Copy out all of the material below line for line, keeping every word, spelling, and mark unchanged.
_ _ _ _ _ _ _
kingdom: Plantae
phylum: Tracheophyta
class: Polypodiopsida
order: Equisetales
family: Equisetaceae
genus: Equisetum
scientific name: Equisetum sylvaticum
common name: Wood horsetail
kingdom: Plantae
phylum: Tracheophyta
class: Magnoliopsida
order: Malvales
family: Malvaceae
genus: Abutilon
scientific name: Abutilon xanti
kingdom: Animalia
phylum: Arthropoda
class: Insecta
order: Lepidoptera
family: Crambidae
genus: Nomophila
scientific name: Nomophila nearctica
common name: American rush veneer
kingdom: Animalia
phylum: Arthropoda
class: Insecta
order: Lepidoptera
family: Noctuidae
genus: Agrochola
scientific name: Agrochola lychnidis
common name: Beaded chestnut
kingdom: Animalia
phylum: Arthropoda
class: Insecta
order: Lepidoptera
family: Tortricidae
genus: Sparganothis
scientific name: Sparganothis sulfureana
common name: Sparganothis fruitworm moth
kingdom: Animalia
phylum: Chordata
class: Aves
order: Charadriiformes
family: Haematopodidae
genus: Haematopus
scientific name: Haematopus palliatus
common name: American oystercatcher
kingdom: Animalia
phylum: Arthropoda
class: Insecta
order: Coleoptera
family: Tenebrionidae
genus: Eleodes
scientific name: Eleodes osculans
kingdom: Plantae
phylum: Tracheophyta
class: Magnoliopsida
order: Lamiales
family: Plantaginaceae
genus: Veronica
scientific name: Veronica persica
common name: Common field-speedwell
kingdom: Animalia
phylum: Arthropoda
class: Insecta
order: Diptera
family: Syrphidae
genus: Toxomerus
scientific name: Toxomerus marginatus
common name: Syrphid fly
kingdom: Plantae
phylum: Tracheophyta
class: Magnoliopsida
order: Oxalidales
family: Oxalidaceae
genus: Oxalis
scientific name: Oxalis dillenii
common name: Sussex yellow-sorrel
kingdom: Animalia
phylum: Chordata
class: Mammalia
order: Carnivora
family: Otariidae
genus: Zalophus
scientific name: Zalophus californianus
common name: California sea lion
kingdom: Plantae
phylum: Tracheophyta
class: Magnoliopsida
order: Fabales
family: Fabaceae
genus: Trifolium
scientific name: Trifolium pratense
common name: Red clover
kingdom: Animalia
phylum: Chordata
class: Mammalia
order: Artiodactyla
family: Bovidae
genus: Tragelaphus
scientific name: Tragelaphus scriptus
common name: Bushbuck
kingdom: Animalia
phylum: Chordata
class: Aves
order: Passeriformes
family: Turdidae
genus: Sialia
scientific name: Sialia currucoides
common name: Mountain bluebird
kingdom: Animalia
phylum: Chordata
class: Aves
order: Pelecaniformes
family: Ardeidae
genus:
_ _ _ _ _ _ _
Exercise response ::
kingdom: Plantae
phylum: Tracheophyta
class: Polypodiopsida
order: Equisetales
family: Equisetaceae
genus: Equisetum
scientific name: Equisetum sylvaticum
common name: Wood horsetail
kingdom: Plantae
phylum: Tracheophyta
class: Magnoliopsida
order: Malvales
family: Malvaceae
genus: Abutilon
scientific name: Abutilon xanti
kingdom: Animalia
phylum: Arthropoda
class: Insecta
order: Lepidoptera
family: Crambidae
genus: Nomophila
scientific name: Nomophila nearctica
common name: American rush veneer
kingdom: Animalia
phylum: Arthropoda
class: Insecta
order: Lepidoptera
family: Noctuidae
genus: Agrochola
scientific name: Agrochola lychnidis
common name: Beaded chestnut
kingdom: Animalia
phylum: Arthropoda
class: Insecta
order: Lepidoptera
family: Tortricidae
genus: Sparganothis
scientific name: Sparganothis sulfureana
common name: Sparganothis fruitworm moth
kingdom: Animalia
phylum: Chordata
class: Aves
order: Charadriiformes
family: Haematopodidae
genus: Haematopus
scientific name: Haematopus palliatus
common name: American oystercatcher
kingdom: Animalia
phylum: Arthropoda
class: Insecta
order: Coleoptera
family: Tenebrionidae
genus: Eleodes
scientific name: Eleodes osculans
kingdom: Plantae
phylum: Tracheophyta
class: Magnoliopsida
order: Lamiales
family: Plantaginaceae
genus: Veronica
scientific name: Veronica persica
common name: Common field-speedwell
kingdom: Animalia
phylum: Arthropoda
class: Insecta
order: Diptera
family: Syrphidae
genus: Toxomerus
scientific name: Toxomerus marginatus
common name: Syrphid fly
kingdom: Plantae
phylum: Tracheophyta
class: Magnoliopsida
order: Oxalidales
family: Oxalidaceae
genus: Oxalis
scientific name: Oxalis dillenii
common name: Sussex yellow-sorrel
kingdom: Animalia
phylum: Chordata
class: Mammalia
order: Carnivora
family: Otariidae
genus: Zalophus
scientific name: Zalophus californianus
common name: California sea lion
kingdom: Plantae
phylum: Tracheophyta
class: Magnoliopsida
order: Fabales
family: Fabaceae
genus: Trifolium
scientific name: Trifolium pratense
common name: Red clover
kingdom: Animalia
phylum: Chordata
class: Mammalia
order: Artiodactyla
family: Bovidae
genus: Tragelaphus
scientific name: Tragelaphus scriptus
common name: Bushbuck
kingdom: Animalia
phylum: Chordata
class: Aves
order: Passeriformes
family: Turdidae
genus: Sialia
scientific name: Sialia currucoides
common name: Mountain bluebird
kingdom: Animalia
phylum: Chordata
class: Aves
order: Pelecaniformes
family: Ardeidae
genus:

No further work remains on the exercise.